How Can the Capabilities of Primary Seal Materials be Improved?

Written by:
Fluid Sealing Association

One approach to improving mechanical seal performance is to upgrade to a sintered silicon carbide composite material. Silicon carbide based materials have been increasing the limits of mechanical seals for more than 25 years, starting with Chemical Vapor Reacted (CVR) silicon carbide whose cross section resembles that of a piece of M&M'S® candy. The porous outer surface is a combination of silicon carbide and graphite. This surface coating encapsulates a carbon-graphite core. This material provided a hardened surface with a unique topography for increased interfacial lubrication.

However, it needed an impregnation to make it impervious for sealing applications. The graphite core also limited desirable physical characteristics such as high elastic modulus. This material did demonstrate that a hard, non-self-lubricating material could be run against itself and improve performance to a primary seal pair.

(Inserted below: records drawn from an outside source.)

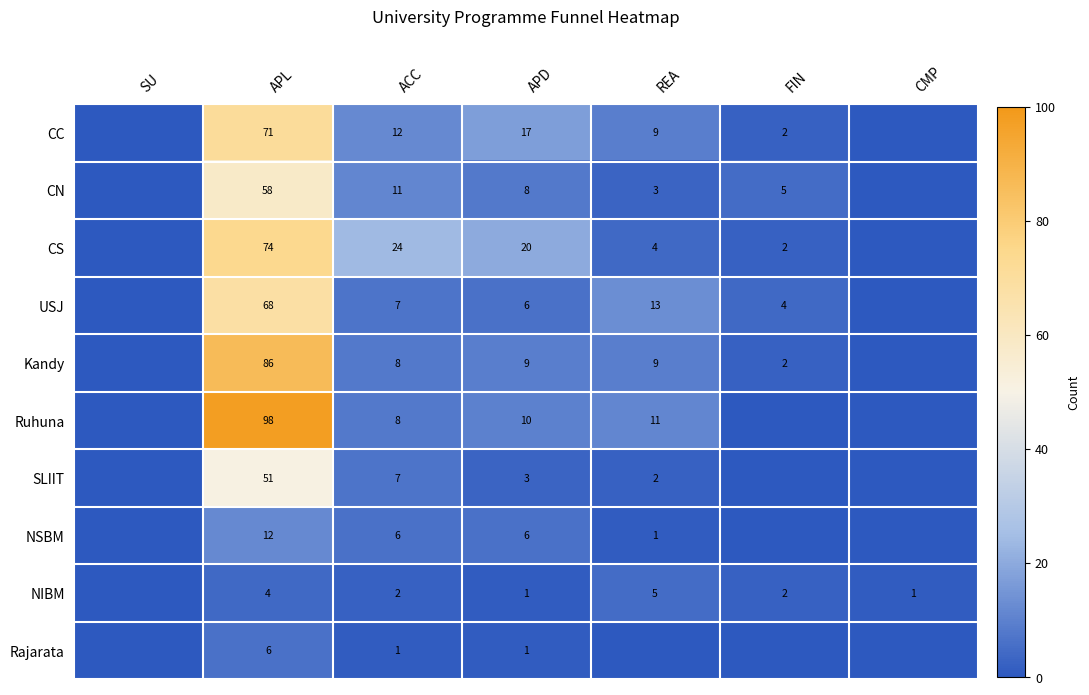

The value of USJ at REA is 5. True or false?

False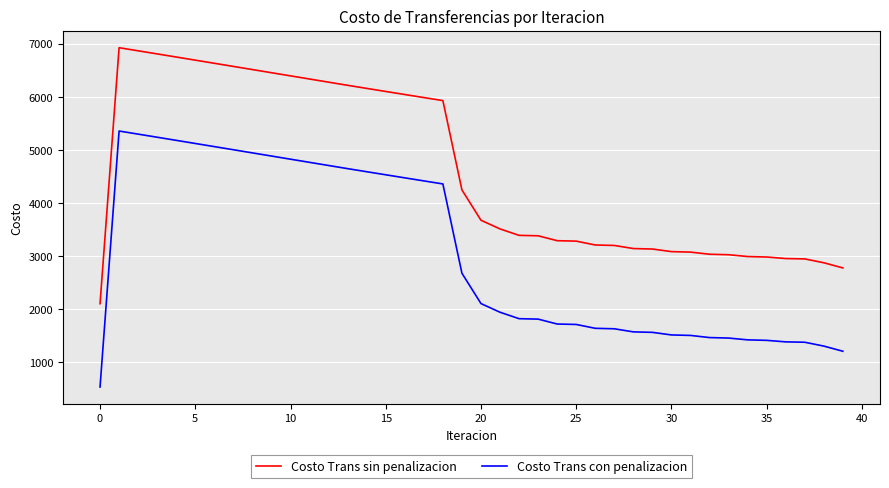

What is the smallest value displayed?

535.7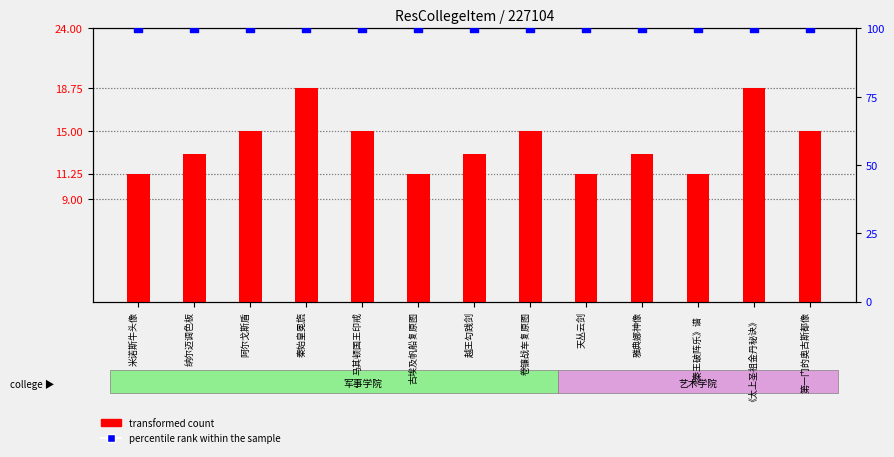

At how many categories does at least one series exceed 99?

13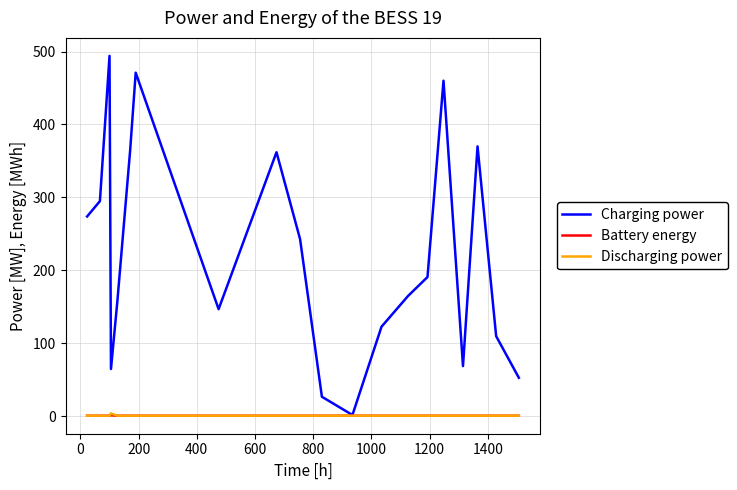

What is the maximum value shown in the chart?

494.0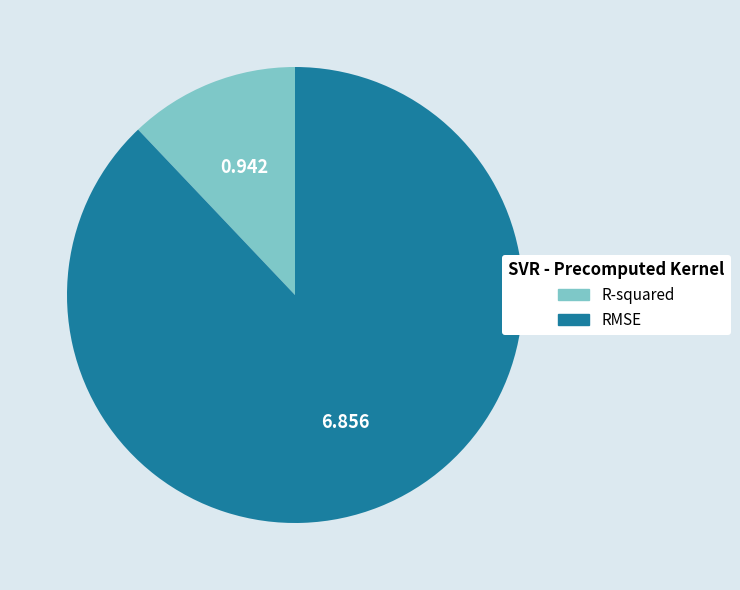

Which has a higher value, RMSE or R-squared?

RMSE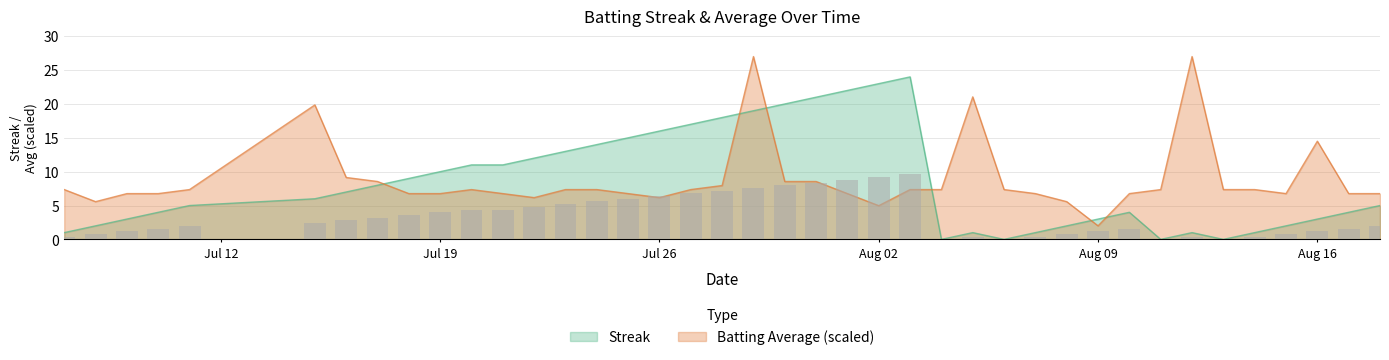

At how many categories does at least one series exceed 19?

9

Reaction Bonded Silicon Carbide

Homogeneous materials such as reaction bonded silicon carbide provided the advantages of lower porosity, higher elastic modulus (stiffness) and improved thermal conductivity and tribological behavior. Initially, the costs associated with the processing of this family of materials somewhat limited their use to high duty applications with less aggressive chemicals. These materials required extensive grinding and the free silicon in the structure was susceptible to highly caustic or acidic environments.

This family of materials quickly gained acceptance in a variety of applications as contact pressures could be increased with less face deflection than that of metallic materials. Normal protocol was to run a high duty, hard, mechanical carbon-graphite against the reaction bonded silicon carbide.

Sintered Silicon Carbide

The need for greater abrasion and chemical resistance drove the development of sintered silicon carbide. Because of the chemical resistance in virtually all corrosive environments sintered (aka, self-sintered, direct sintered or pressure less sintered) silicon carbide began to enter the market. This material could be formed into specific shapes and then sintered to, or nearly to, the finished size, limiting the amount of expensive grinding for the finished item.

This reduction in production cost, coupled with the homogeneous nature of the material, enabled its use in highly corrosive environments and higher volume applications. It began to displace other materials such as alumina where higher pressure-velocity (P-V) capabilities were required. (The P-V parameter is an index of the severity of the application. It is a relative measure of the material pair and is affected by other variables such as the fluid being sealed.)

Unfortunately, this virtually impervious material does not have all the tribological characteristics of a reaction bonded silicon carbide, nor can it run at the higher duties of that material.

Figure 1. Graphite-loaded sintered SiC structure

Figure 1. Graphite-loaded sintered SiC structure

Graphite-Loaded Silicon Carbide

The marriage of silicon carbide and graphite was a normal progression. Graphite initially was added to reaction-bonded silicon carbide and quickly exhibited an increase in the performance capabilities of hard face combinations. While strength is reduced somewhat and the ability to handle abrasives is not as good as that of pure silicon carbide, tribological behavior is improved significantly. Using this type of material in at least one of the two hard faces extended the seal life cycle in some cases from minutes (i.e., unacceptable) to hundreds of hours.

Graphite-loaded sintered silicon carbide was more recently applied in hard face combinations. This unique family of composite materials has the benefits of sintered silicon carbide while incorporating a second, abradable phase that provides pockets or reservoirs for the "storage" of fluid.

These composite silicon carbide hard face combinations enable higher contact pressures and speeds by improving interfacial lubrication in the same way a matte lap finish does. As shown in Figure 2, both graphite-loaded silicon carbide composites running against themselves have the highest relative P-V values of any of the hard-face pairs. When they are combined with a carbon-graphite mating material, P-V is further enhanced.

The reservoir's configuration is critical so as to not create other issues during operation. Specifically, edge breakdown around the reservoir can create debris that then damages the interface. A graphite-loaded sintered silicon carbide composite with properly configured reservoirs can provide for a smooth transition between the reservoir and the silicon carbide matrix.

Because of the uniformity of these composites, their characteristic performance will not change during operation, which can happen with matte lapping or other shallow surface treatments. Once the benefits of the matte lap have been removed, tribological behavior can change, especially during start-stop situations. Other surface treatments, should they separate from the substrate, can cause rapid and extensive damage to the interface.